Can a State Waive Its Privilege and Consent to Be Sued
periodical article
Duke Law Journal
Published By: Duke Academy School of Law
https://www. jstor .org/stable/1373169
States ordinarily enjoy amnesty from suit by individual parties, simply they may waive this amnesty. The Supreme Court's steady contraction of other exceptions to the rule of state sovereign immunity has renewed involvement in the previously footling-discussed possibilities of waiver. This Commodity explores the boundaries of waiver doctrine. This Article shows that, prior to 1945, the Supreme Court-even every bit it enforced a broad, substantive dominion of land sovereign immunity-applied a sensible doctrine of waiver that balanced the interests of states with those of private parties and the federal judicial system. The Court's traditional doctrine treated land sovereign immunity similar the defence of personal jurisdiction. Failure to assert amnesty in a timely mode waived the amnesty defense. This rule prevented unfair gamesmanship. Beginning in 1945, the traditional rules concerning waiver of state sovereign immunity got swept away by the overall ideological tide of land sovereign immunity doctrine. The immunity became so important that it overrode all other considerations, including the demand to run the federal judicial system in a sensible way. The new rules of waiver permitted states to abuse their immunity and waste federal judicial resources by litigating the merits of a example while belongings an immunity defense in reserve. The Supreme Courtroom's almost contempo decisions propose that the Court has returned to its traditional rules concerning waiver. The Courtroom should brand articulate that it has fully reinstated the traditional, sensible, non-ideologized rules of waiver. Such rules respect the states' prerogative of refusing to be sued in a federal forum, while at the same time requiring states to assert their prerogative in an orderly way that respects the needs of the federal judicial system.

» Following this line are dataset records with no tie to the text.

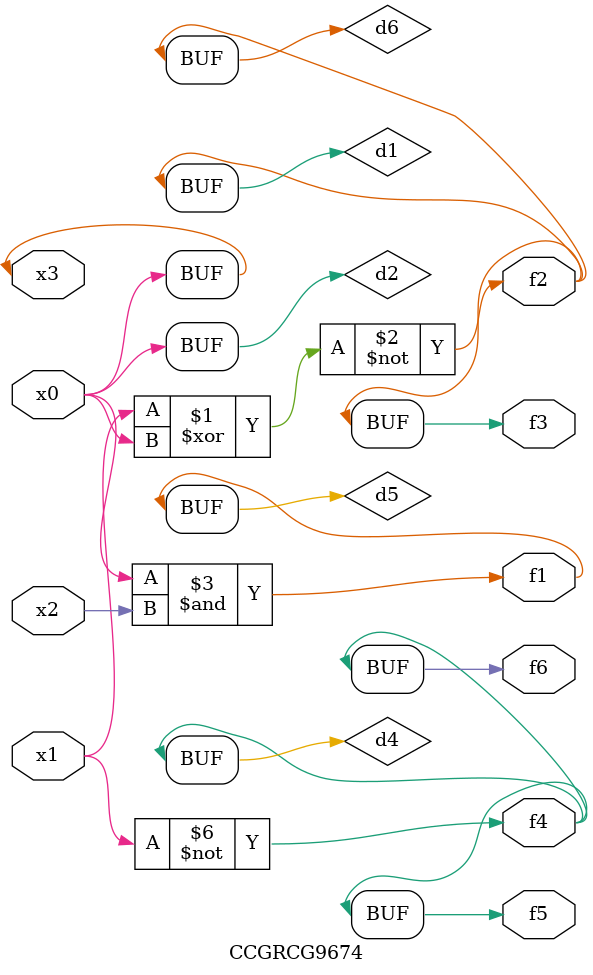
<source format=v>
module CCGRCG9674(
	input x0, x1, x2, x3,
	output f1, f2, f3, f4, f5, f6
);

	wire d1, d2, d3, d4, d5, d6;

	xnor (d1, x1, x3);
	buf (d2, x0, x3);
	nand (d3, x0, x2);
	not (d4, x1);
	nand (d5, d3);
	or (d6, d1);
	assign f1 = d5;
	assign f2 = d6;
	assign f3 = d6;
	assign f4 = d4;
	assign f5 = d4;
	assign f6 = d4;
endmodule

</source>
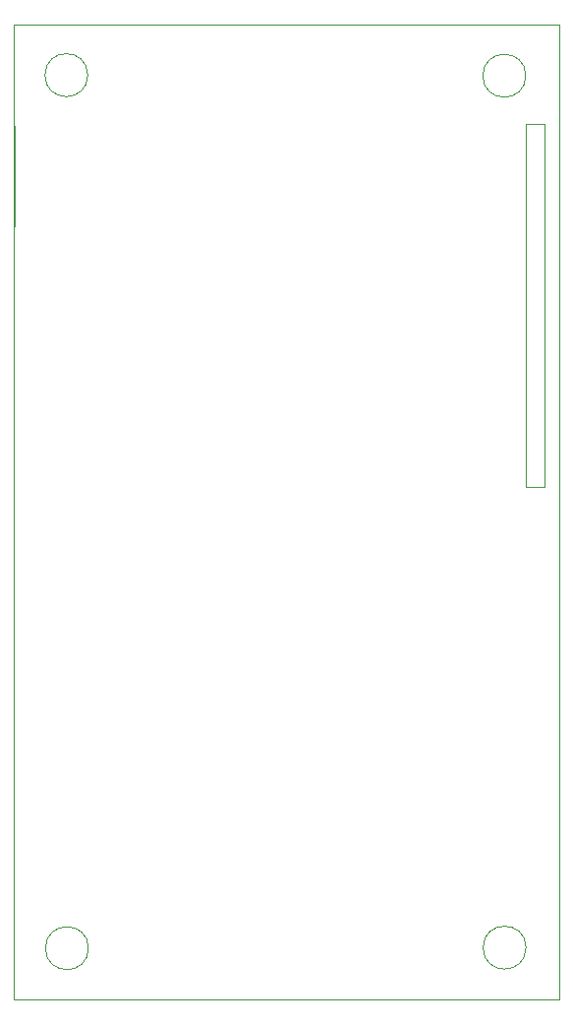
<source format=gbr>
%TF.GenerationSoftware,KiCad,Pcbnew,7.0.1*%
%TF.CreationDate,2023-09-27T13:21:01+00:00*%
%TF.ProjectId,SI4735,53493437-3335-42e6-9b69-6361645f7063,rev?*%
%TF.SameCoordinates,Original*%
%TF.FileFunction,Other,ECO1*%
%FSLAX45Y45*%
G04 Gerber Fmt 4.5, Leading zero omitted, Abs format (unit mm)*
G04 Created by KiCad (PCBNEW 7.0.1) date 2023-09-27 13:21:01*
%MOMM*%
%LPD*%
G01*
G04 APERTURE LIST*
%TA.AperFunction,Profile*%
%ADD10C,0.050000*%
%TD*%
%TA.AperFunction,Profile*%
%ADD11C,0.100000*%
%TD*%
G04 APERTURE END LIST*
D10*
X16904814Y-8370000D02*
G75*
G03*
X16904814Y-8370000I-184814J0D01*
G01*
X13132314Y-8365000D02*
G75*
G03*
X13132314Y-8365000I-184814J0D01*
G01*
X13137500Y-15880000D02*
G75*
G03*
X13137500Y-15880000I-184814J0D01*
G01*
X16905000Y-8787500D02*
X17070000Y-8787500D01*
X17070000Y-11907500D01*
X16905000Y-11907500D01*
X16905000Y-8787500D01*
X16907314Y-15875000D02*
G75*
G03*
X16907314Y-15875000I-184814J0D01*
G01*
X12496500Y-7931500D02*
X17192500Y-7931500D01*
X17192500Y-16320000D01*
X12496500Y-16320000D01*
X12496500Y-7931500D01*
D11*
%TO.C,J3*%
X12499000Y-8804000D02*
X12499000Y-9664000D01*
%TO.C,J5*%
X12498500Y-10481000D02*
X12498500Y-11341000D01*
%TD*%
M02*

</source>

The Duke Law Journal is published half-dozen times per year, in October, November, December, February, March, and April, at the Knuckles Academy School of Police. The journal is amidst the most prestigious and influential legal publications in the country. Edited past a educatee board, approximately 1-third of each issue's contents consists of student notes dealing with current legal developments, with the remaining content being devoted to articles and comments by professors and practitioners. Generally one issue each year is devoted to administrative law and often another issue is in the course of a symposium.